Brussels: Retrospective on Michel Khleifi at the Musée du Cinéma

The Musée du Cinéma in Brussels is putting on a retrospective of the works of Palestinian director Michel Khleifi during the Masarat Palestine Festival organised by the Halles de Schaerbeek.

Khleifi has unceasingly told the story of the suffering of his people through his films and documentaries. In his works, the notions of borders, of separation, but also, increasingly, of unity, are ever-present. It is precisely because film manages to cut across borders and lend a certain credibility to the word “peace” that the key to interpreting Khleifi’s films lies in the celebration of unity.

The retrospective, held at the Musée du Cinéma, includes seven films that were presented by the director at the opening night on 6 October, with the film Fertile memory, Belgium/West Germany/Netherlands/Belgium/Palestine, 1980.

Between 9 and 17 October, the following films by Khleifi will be screened:

Wedding in Galilee, Belgium/France/West Germany – 1987, International Critics Prize, Cannes 1987; Canticle of the stones, Belgium/Israel/France/UK/Palestine - 1990; L'ordre du jour Belgium/France/Luxembourg – 1993; Tale of the three jewels, Belgium/UK/Switzerland – 1995, Forbidden marriages in the holy land, UK/Palestine/Belgium – 1995; and Road 181: Fragments of a Journey in Palestine-Israel by Michel Khleifi & Eyal Sivan, Belgium/France – 2004.

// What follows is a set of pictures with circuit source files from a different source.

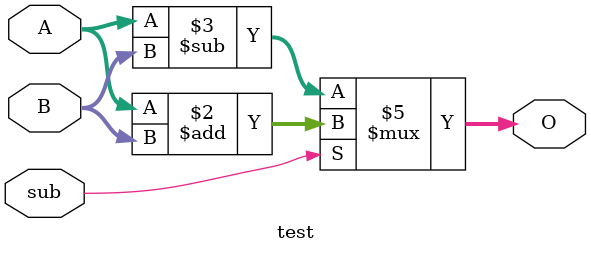
<source format=sv>
module test(
  input [31:0] A,
  input [31:0] B,
  output reg [31:0] O,
  input wire sub
);

always @* begin
  if (sub) begin
      O = A + B;
  end else begin
      O = A - B;
  end
end

endmodule
</source>
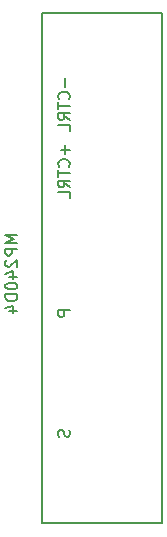
<source format=gbo>
%FSLAX34Y34*%
G04 Gerber Fmt 3.4, Leading zero omitted, Abs format*
G04 (created by PCBNEW (2013-jul-14)-product) date Don 20 Mär 2014 21:02:24 CET*
%MOIN*%
G01*
G70*
G90*
G04 APERTURE LIST*
%ADD10C,0.005906*%
G04 APERTURE END LIST*
G54D10*
X56250Y-40500D02*
X56250Y-23500D01*
X56250Y-23500D02*
X52250Y-23500D01*
X52250Y-23500D02*
X52250Y-40500D01*
X52250Y-40500D02*
X56250Y-40500D01*
X51422Y-30901D02*
X51029Y-30901D01*
X51310Y-31033D01*
X51029Y-31164D01*
X51422Y-31164D01*
X51422Y-31351D02*
X51029Y-31351D01*
X51029Y-31501D01*
X51047Y-31539D01*
X51066Y-31558D01*
X51104Y-31576D01*
X51160Y-31576D01*
X51197Y-31558D01*
X51216Y-31539D01*
X51235Y-31501D01*
X51235Y-31351D01*
X51066Y-31726D02*
X51047Y-31745D01*
X51029Y-31783D01*
X51029Y-31876D01*
X51047Y-31914D01*
X51066Y-31933D01*
X51104Y-31951D01*
X51141Y-31951D01*
X51197Y-31933D01*
X51422Y-31708D01*
X51422Y-31951D01*
X51160Y-32289D02*
X51422Y-32289D01*
X51010Y-32195D02*
X51291Y-32101D01*
X51291Y-32345D01*
X51029Y-32570D02*
X51029Y-32607D01*
X51047Y-32645D01*
X51066Y-32664D01*
X51104Y-32682D01*
X51179Y-32701D01*
X51272Y-32701D01*
X51347Y-32682D01*
X51385Y-32664D01*
X51404Y-32645D01*
X51422Y-32607D01*
X51422Y-32570D01*
X51404Y-32532D01*
X51385Y-32514D01*
X51347Y-32495D01*
X51272Y-32476D01*
X51179Y-32476D01*
X51104Y-32495D01*
X51066Y-32514D01*
X51047Y-32532D01*
X51029Y-32570D01*
X51422Y-32870D02*
X51029Y-32870D01*
X51029Y-32964D01*
X51047Y-33020D01*
X51085Y-33057D01*
X51122Y-33076D01*
X51197Y-33095D01*
X51254Y-33095D01*
X51329Y-33076D01*
X51366Y-33057D01*
X51404Y-33020D01*
X51422Y-32964D01*
X51422Y-32870D01*
X51160Y-33432D02*
X51422Y-33432D01*
X51010Y-33339D02*
X51291Y-33245D01*
X51291Y-33489D01*
X53178Y-33396D02*
X52784Y-33396D01*
X52784Y-33546D01*
X52803Y-33584D01*
X52821Y-33603D01*
X52859Y-33621D01*
X52915Y-33621D01*
X52953Y-33603D01*
X52971Y-33584D01*
X52990Y-33546D01*
X52990Y-33396D01*
X53159Y-37387D02*
X53178Y-37443D01*
X53178Y-37537D01*
X53159Y-37574D01*
X53140Y-37593D01*
X53103Y-37612D01*
X53065Y-37612D01*
X53028Y-37593D01*
X53009Y-37574D01*
X52990Y-37537D01*
X52971Y-37462D01*
X52953Y-37425D01*
X52934Y-37406D01*
X52896Y-37387D01*
X52859Y-37387D01*
X52821Y-37406D01*
X52803Y-37425D01*
X52784Y-37462D01*
X52784Y-37556D01*
X52803Y-37612D01*
X53028Y-25646D02*
X53028Y-25946D01*
X53140Y-26359D02*
X53159Y-26340D01*
X53178Y-26284D01*
X53178Y-26246D01*
X53159Y-26190D01*
X53121Y-26153D01*
X53084Y-26134D01*
X53009Y-26115D01*
X52953Y-26115D01*
X52878Y-26134D01*
X52840Y-26153D01*
X52803Y-26190D01*
X52784Y-26246D01*
X52784Y-26284D01*
X52803Y-26340D01*
X52821Y-26359D01*
X52784Y-26471D02*
X52784Y-26696D01*
X53178Y-26584D02*
X52784Y-26584D01*
X53178Y-27053D02*
X52990Y-26921D01*
X53178Y-26828D02*
X52784Y-26828D01*
X52784Y-26978D01*
X52803Y-27015D01*
X52821Y-27034D01*
X52859Y-27053D01*
X52915Y-27053D01*
X52953Y-27034D01*
X52971Y-27015D01*
X52990Y-26978D01*
X52990Y-26828D01*
X53178Y-27409D02*
X53178Y-27221D01*
X52784Y-27221D01*
X53028Y-27896D02*
X53028Y-28196D01*
X53178Y-28046D02*
X52878Y-28046D01*
X53140Y-28609D02*
X53159Y-28590D01*
X53178Y-28534D01*
X53178Y-28496D01*
X53159Y-28440D01*
X53121Y-28403D01*
X53084Y-28384D01*
X53009Y-28365D01*
X52953Y-28365D01*
X52878Y-28384D01*
X52840Y-28403D01*
X52803Y-28440D01*
X52784Y-28496D01*
X52784Y-28534D01*
X52803Y-28590D01*
X52821Y-28609D01*
X52784Y-28721D02*
X52784Y-28946D01*
X53178Y-28834D02*
X52784Y-28834D01*
X53178Y-29303D02*
X52990Y-29171D01*
X53178Y-29078D02*
X52784Y-29078D01*
X52784Y-29228D01*
X52803Y-29265D01*
X52821Y-29284D01*
X52859Y-29303D01*
X52915Y-29303D01*
X52953Y-29284D01*
X52971Y-29265D01*
X52990Y-29228D01*
X52990Y-29078D01*
X53178Y-29659D02*
X53178Y-29471D01*
X52784Y-29471D01*
M02*

</source>
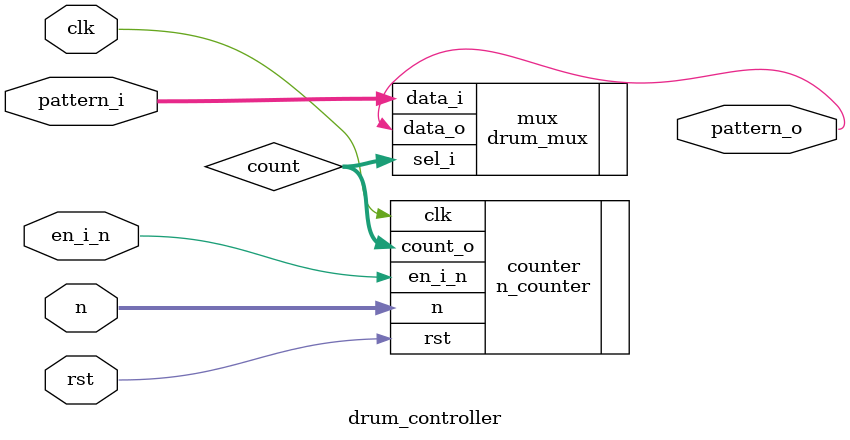
<source format=sv>
module drum_controller#(
	parameter PATTERN_WIDTH = 8,
	parameter COUNT_WIDTH = 4
	// parameter N = 16
)(
	input logic [PATTERN_WIDTH-1:0] pattern_i,
	input logic clk, 
	input logic rst,
	input logic en_i_n,
	input logic [COUNT_WIDTH-1:0] n,

	output logic pattern_o
);
	logic [COUNT_WIDTH-1:0] count;

	n_counter #(
		.WIDTH(COUNT_WIDTH),
	) counter (
		.clk(clk),
		.rst(rst),
		.en_i_n(en_i_n),
		.n(n),

		.count_o(count)
	);
	
	drum_mux #(
		.n(PATTERN_WIDTH),
		.s(COUNT_WIDTH),
		.m(1)
	) mux (
		.data_i(pattern_i),
		.sel_i(count),
		
		.data_o(pattern_o)
	);
endmodule

</source>
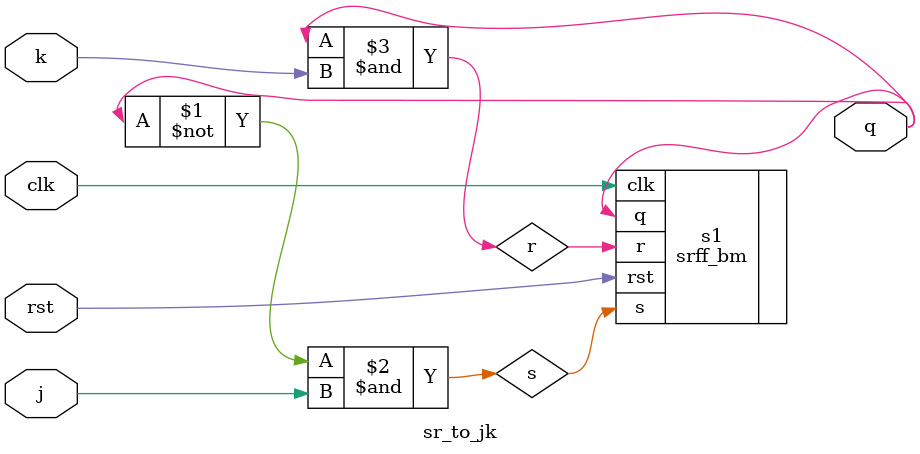
<source format=v>
module sr_to_jk (output q,input clk,rst,j,k);
	wire s,r;
	assign s=(~q&j);
	assign r = (q&k);
	srff_bm s1 (.q(q),.clk(clk),.rst(rst),.s(s),.r(r));
endmodule 
	
</source>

Born in Nazareth in 1950, Khleifi immigrated to Belgium at the age of 20 where he studied theatre. In response to the question of why he left Palestine, he answers: “I emigrated for different reasons: political, human, emotional, as well as existential. I wanted another life because my development was blocked in Nazareth. As a Palestinian, I had no chance of registering as a student in Israel. So I went to Brussels to study theatre there because I was convinced and still am that culture is the most important commodity for me and for every Arab. I believe that education is the essential element in our struggle and the most significant basis for change.”